As a print and textile designer, I have always been profoundly connected to the natural world. It is always an incredible source of inspiration, from the most dramatic landscapes to the tiniest of leaves, the greatest feline predators to the smallest jewel like insects. 

When the first lockdown started just over a year ago in the UK, I found myself confined to my small home, stripped of human contact, the outside world and creative inspiration.  I had always relied on being in nature to inspire and refresh my ideas but lockdown made me realise how much I had also been relying on it for my well being. 

Being in nature has well documented health benefits, from boosting our moods, reducing stress and anxiety to improving our physical health.  So how do you connect with nature and the animal kingdom when locked at home during a pandemic?

The one saving glory was my bit of garden nestled in North London. Watching this small, previously overlooked patch of nature go through its daily changes provided respite, amusement and gave rhythm to the endless passing of time.  Each morning, instead of rushing to my computer, I sat there with a coffee observing the daily routine of the local animals - the blackbirds and robins fighting over the best nesting spot in a particularly favoured bush, the visiting wood pigeon that always showed up at 9am on the dot, a stray cat dashing along the fence, morning catch in her mouth.  

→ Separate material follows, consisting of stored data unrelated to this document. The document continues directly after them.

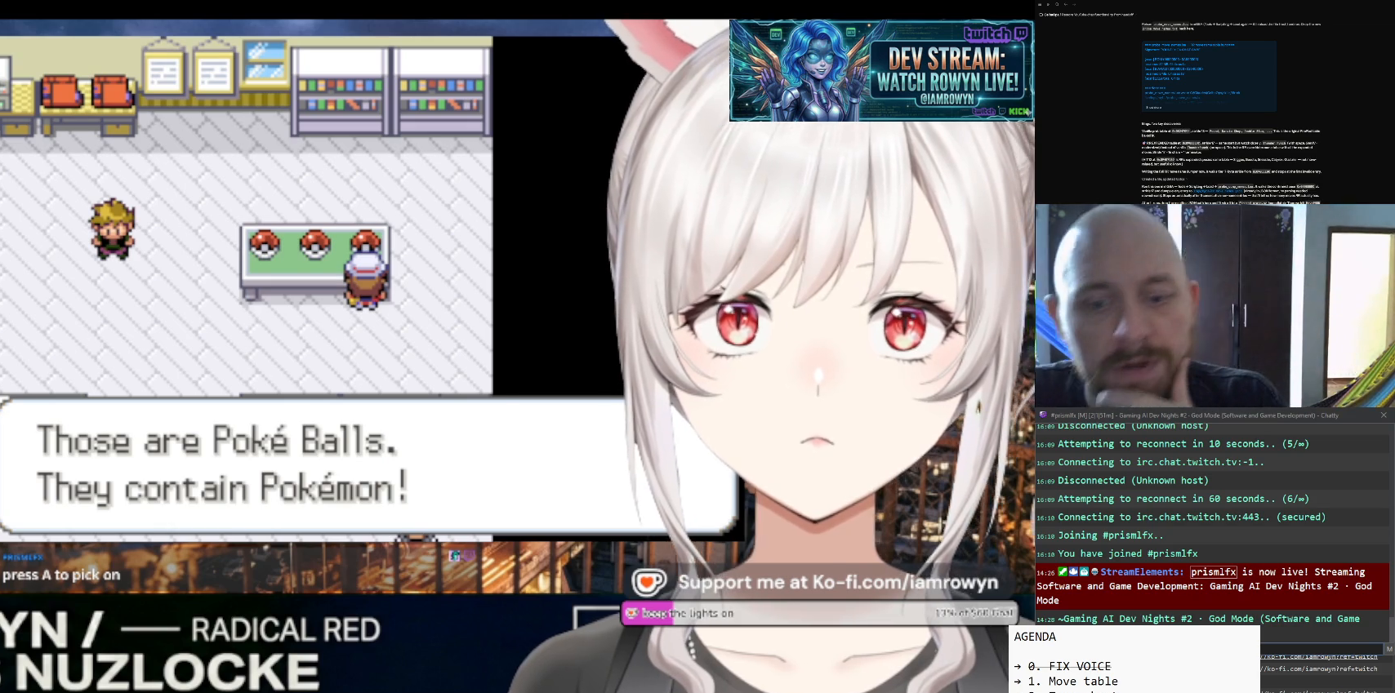
{"buttons": ["A"], "events": []}
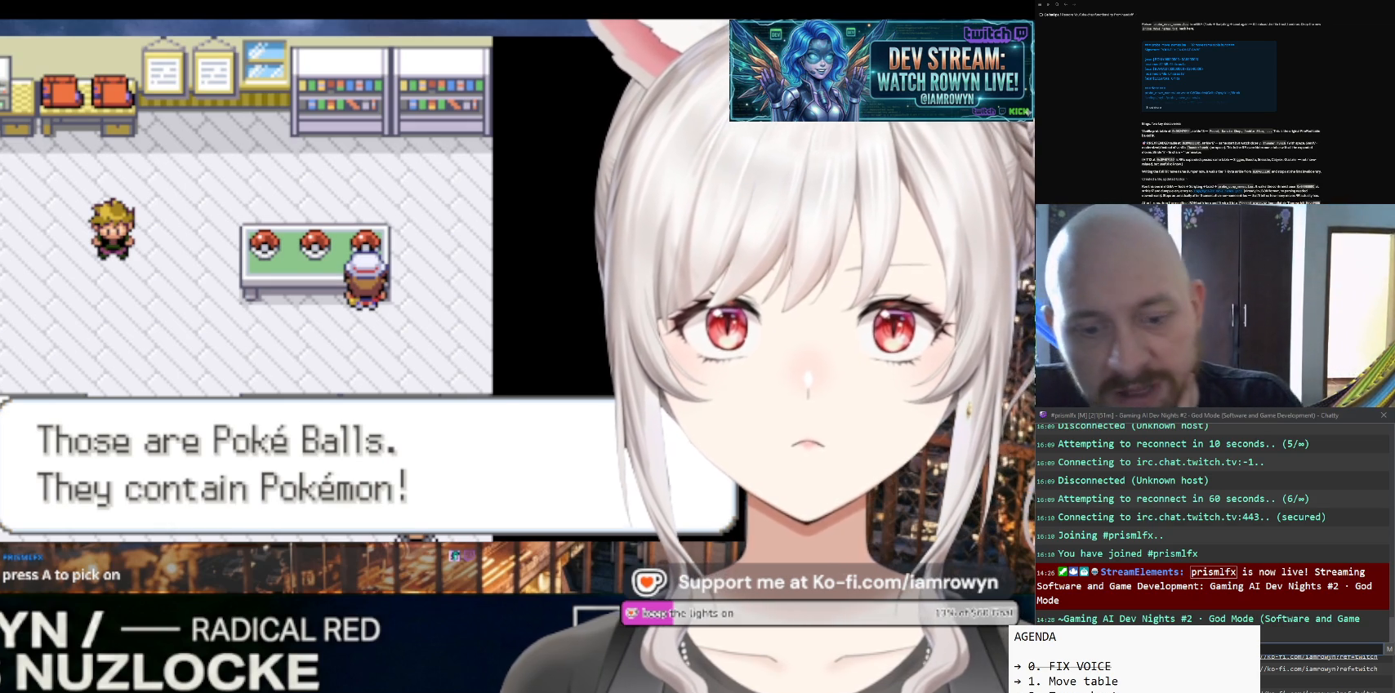
{"buttons": ["A"], "events": []}
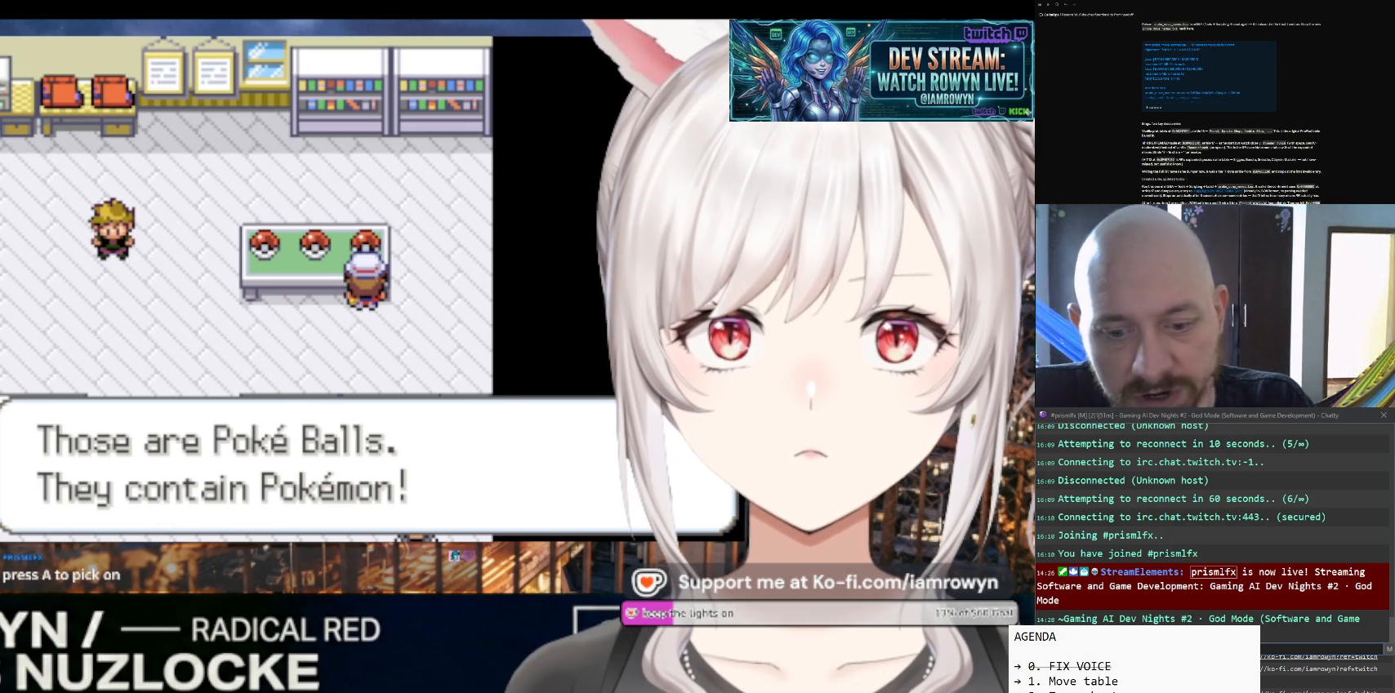
{"buttons": ["A"], "events": []}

Taking the time to enjoy the slow pace of daily nature brought calm and peace in a time of global anxiety. Knowing that all this fauna and flora continued to thrive, oblivious to the chaos a tiny virus was wrecking on the human world, allowed me to take a step back. I found a well needed sense of perspective when sat watching my garden. For the first time in my life it felt OK not to rush. Despite the stress and uncertainty, my garden reminded me that this pandemic was just a moment in time and that it too will, eventually, pass. 

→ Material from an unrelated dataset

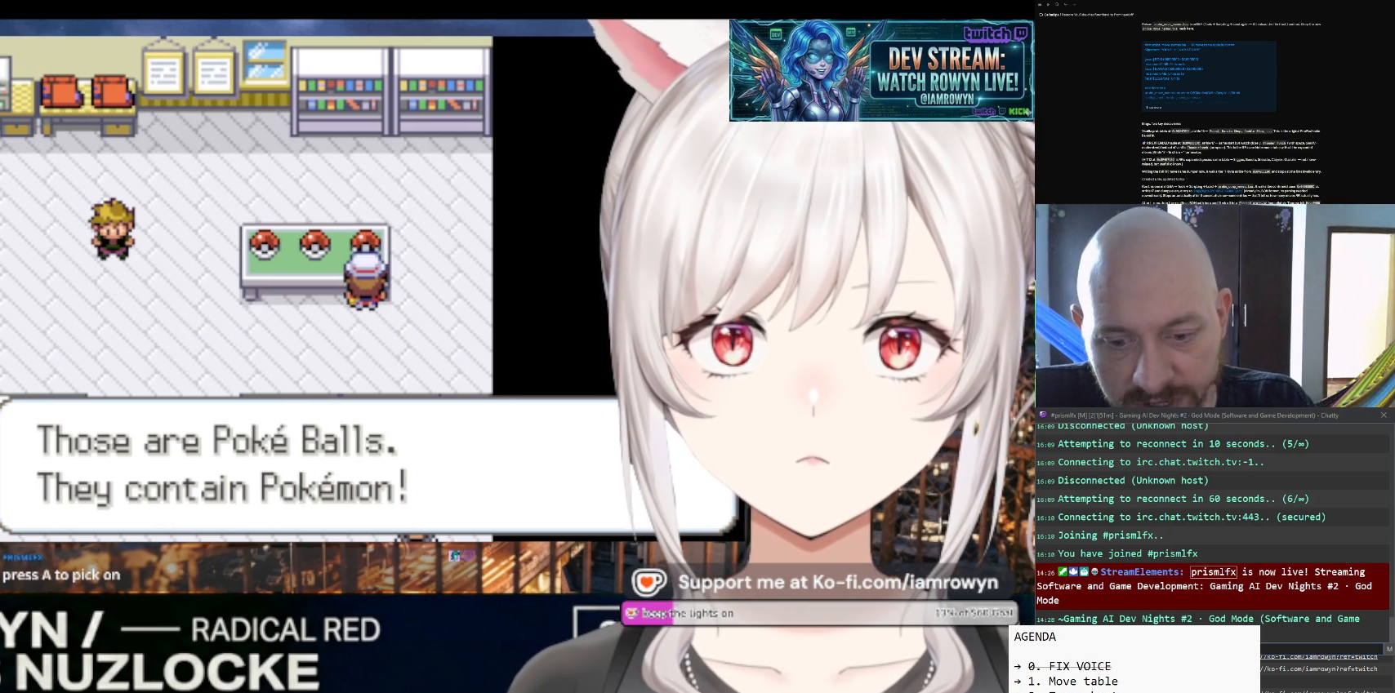
{"buttons": ["A"], "events": []}
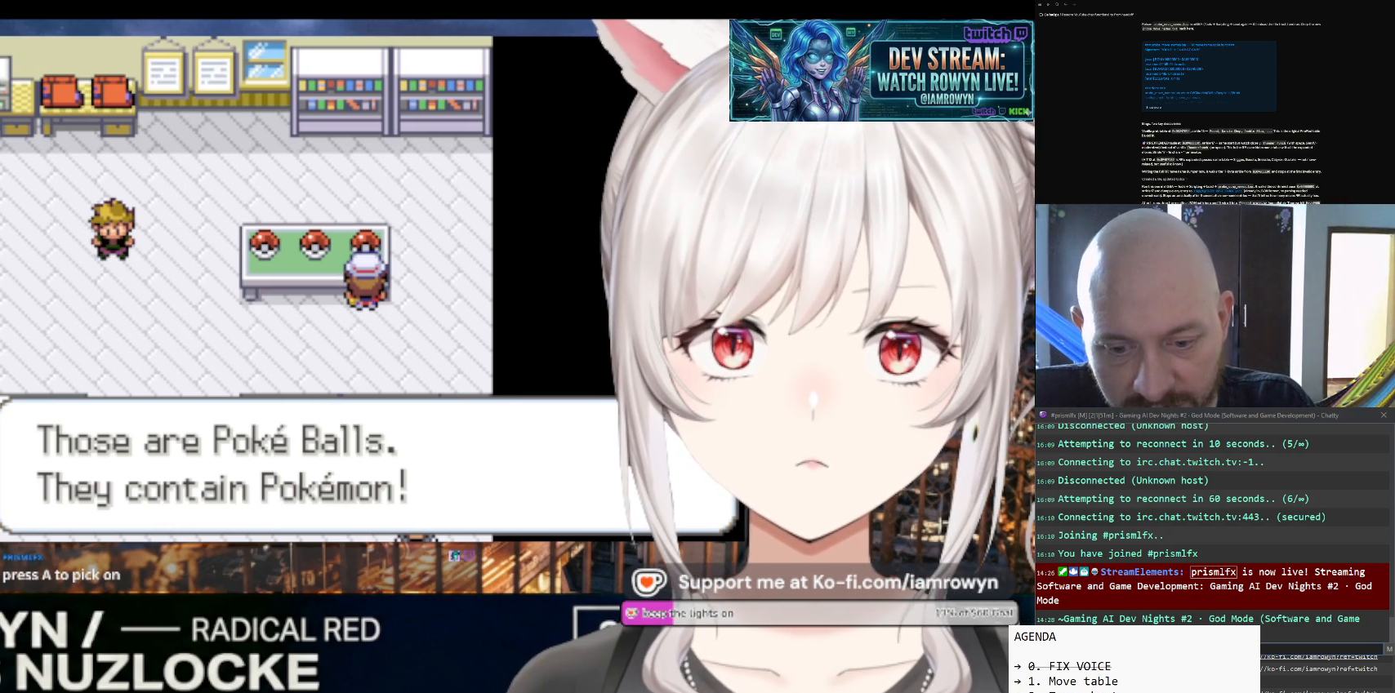
{"buttons": ["A"], "events": []}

I found a renewed appreciation for the small things I would have previously ignored or looked down on, deeming them too common place and not exciting enough - the rustling in the hedgerows along the canals, a fox crossing the street ahead of me, blossom blooming on the trees outside my house.  As time went on, I felt what I can only call a sense of “anti-wanderlust”.  I didn’t want to explore faraway lands, chasing the latest and greatest thrill. Instead, I wanted to continue enjoying everything I had just on my doorstep, seeing it all anew.  

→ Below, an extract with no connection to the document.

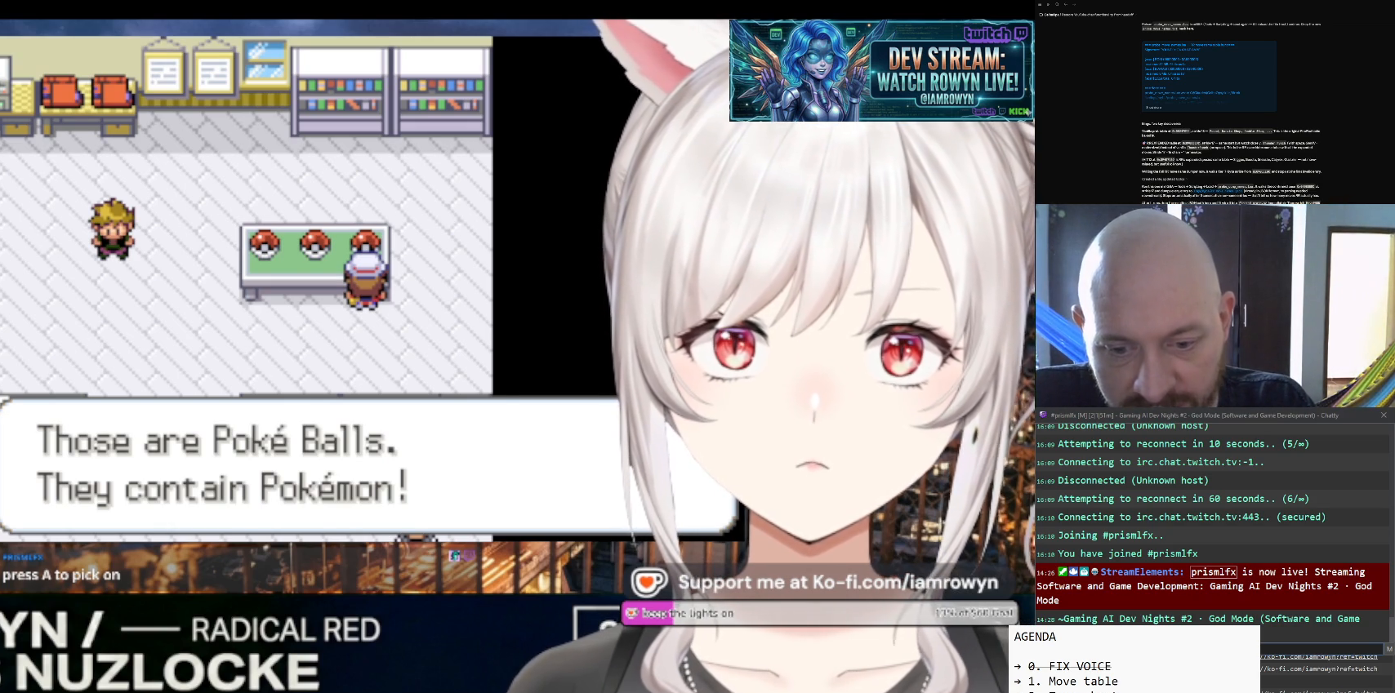
{"buttons": ["A"], "events": []}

A year on, that appreciation for the small things still remains - a picnic with friends in the park seems more thrilling than an extravagant holiday, a walk down the canals could be as exciting as a trek through a faraway jungle. 

I found this renewed love for the simplicity of local nature so inspiring I based my second homewares collection around it. Called the Joy of Home, it is inspired by the beautiful nature we have on our doorstep here in the UK, from manicured back gardens to messy hedgerows, and all the creatures that live there.  I was astonished to discover some amazing animals that live in the British Isles. The near extinct Red Squirrels, Puffins with their dramatic beaks, tortoiseshell butterflies and lime hawk moths, British octopus and short snouted sea horses all made their way into my designs. 

It is a series of fun, bold and colourful pieces that remind me daily to slow down, take a deep breath and just fully enjoy the here and now.